As the Prairie Band Casino and Resort celebrated its 20th anniversary Friday night, Prairie Band Potawatomi Nation chairwoman Liana Onnen highlighted the impact the casino has had on the local community.
“Twenty years ago, if you looked around, there weren’t a lot of things on the reservation. There weren’t a lot of businesses there, weren’t a lot of paved roads, there weren’t a lot of jobs in this area,” Onnen said. “And 20 years later, here we are — the jobs are thriving, the casino is thriving and the community is thriving as a result.”
Onnen, alongside tribe elders and employees of the casino, commemorated the occasion with a small ceremony on Friday — the official anniversary is Saturday. In its 20-year existence, the casino has impacted both the tribal community and northeast Kansas through job creation, contracting through local businesses and charitable giving.
The casino, which has grown to include a steakhouse, hotels, and a golf course, employs between 700 and 1,000 people per year, according to John Tuckwin, director of marketing — many of whom are from Topeka.
“The payroll is tens of millions of dollars every year, and a lot of that money gets spent right here in Topeka,” Tuckwin said.
The tribe has especially benefited financially from the casino, because it provides employment opportunities for tribal members on the reservation.
“Being an economic driver in the area in jobs has really made a big difference in, I think, the quality of life of many people,” Onnen said. “To not have to drive 30 miles, 40 miles to get to work … it’s less money in your tank, it’s less wear and tear on your car and it gives you a sense of community.”
In addition to job creation, the tribe has given $10 million in the past two decades to local charities. There is a special focus on charities that help children and the elderly.
“It’s important to be able to give back to the community, to be able to be a part of growing a community,” Onnen said. “I think, as native people, it’s very important to us.”
Much of the revenue from the casino goes back to helping the same tribal community that started and currently runs the casino. It has been used to build fire and police stations, according to a news release from the casino. Onnen said that the money that goes to the casino immediately helps the tribe, but also the larger community, through taxes, jobs and contractors.

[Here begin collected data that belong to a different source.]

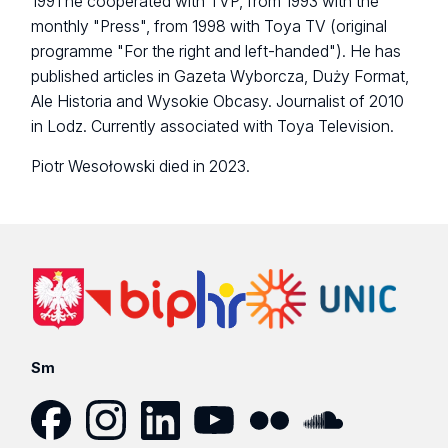
1991 he cooperated with TVP, from 1993 with the
monthly "Press", from 1998 with Toya TV (original
programme "For the right and left-handed"). He has
published articles in Gazeta Wyborcza, Duży Format,
Ale Historia and Wysokie Obcasy. Journalist of 2010
in Lodz. Currently associated with Toya Television.
Piotr Wesołowski died in 2023.
Sm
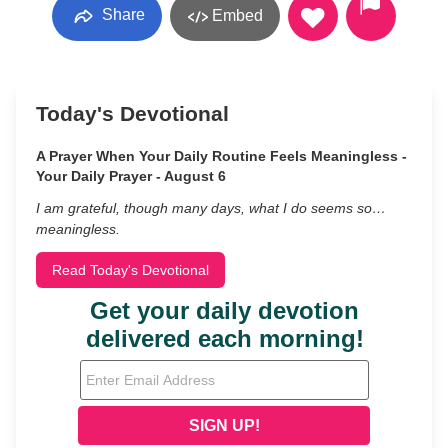
Share
Embed
Today's Devotional
A Prayer When Your Daily Routine Feels Meaningless -
Your Daily Prayer - August 6
I am grateful, though many days, what I do seems so…
meaningless.
Read Today's Devotional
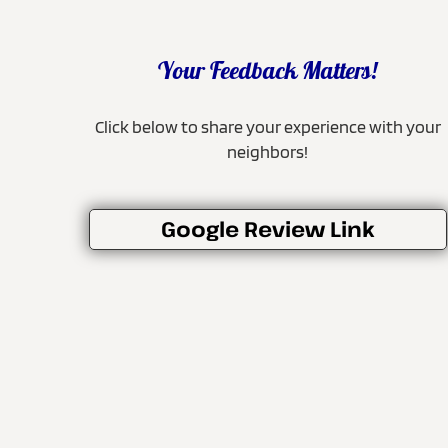
Your Feedback Matters!
Click below to share your experience with your
neighbors!
Google Review Link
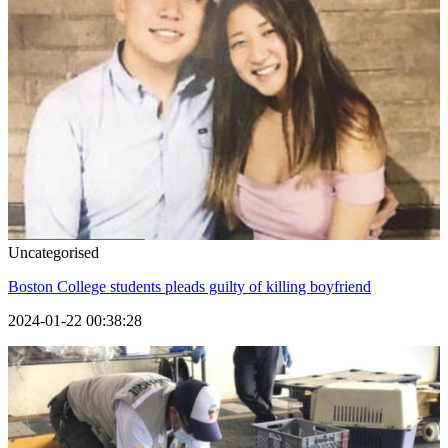
Uncategorised
Boston College students pleads guilty of killing boyfriend
2024-01-22 00:38:28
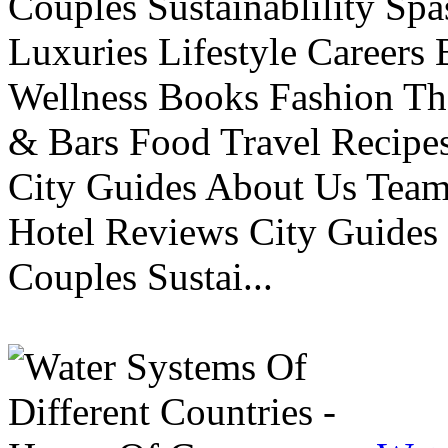
Couples Sustainablility S
Luxuries Lifestyle Careers 
Wellness Books Fashion Th
& Bars Food Travel Recip
City Guides About Us Tea
Hotel Reviews City Guides 
Couples Sustai...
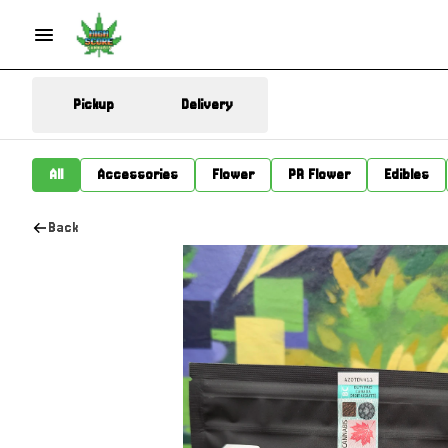
Pickup
Delivery
All
Accessories
Flower
PR Flower
Edibles
Back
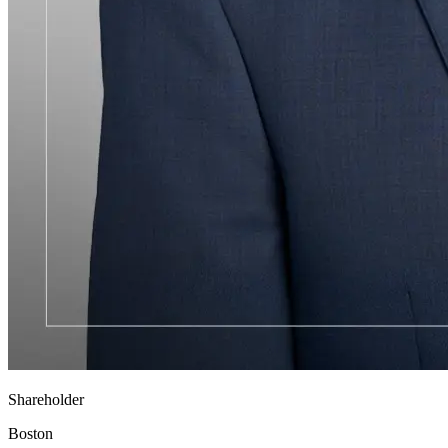
Shareholder
Boston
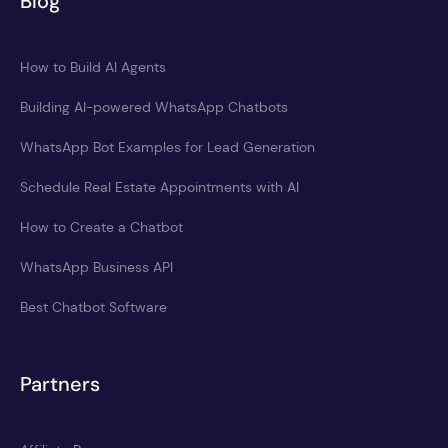
Blog
How to Build AI Agents
Building AI-powered WhatsApp Chatbots
WhatsApp Bot Examples for Lead Generation
Schedule Real Estate Appointments with AI
How to Create a Chatbot
WhatsApp Business API
Best Chatbot Software
Partners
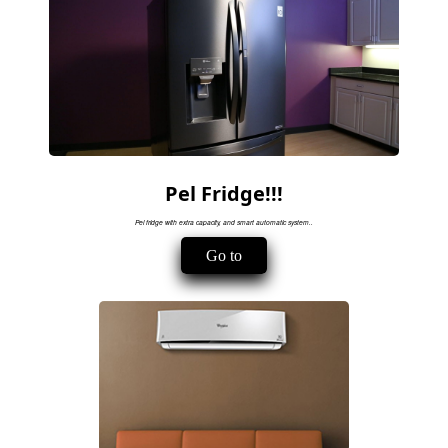
Pel Fridge!!!
Pel fridge with extra capacity, and smart automatic system..
Go to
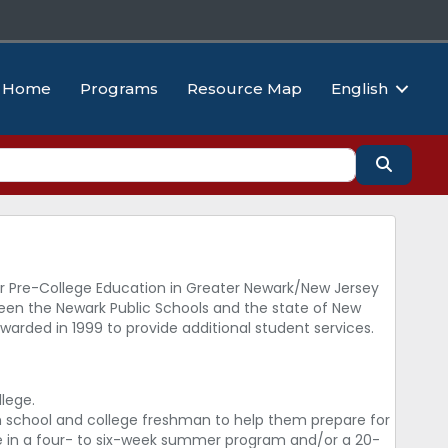
Home
Programs
Resource Map
English
Search
 Pre-College Education in Greater Newark/New Jersey
ween the Newark Public Schools and the state of New
rded in 1999 to provide additional student services.
lege.
h school and college freshman to help them prepare for
pate in a four- to six-week summer program and/or a 20-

“We do all this for the tribe and for the northeast Kansas economy,” Tuckwin said.
The casino doesn’t have definite plans for the future, but Onnen said they hope to continue leaving a positive economic impact on the tribal community and northeast Kansas.
“The most important thing we want to do is continue economic development,” Onnen said. “The more businesses we can grow and support here, the better it is for us and the better it is for Jackson County.”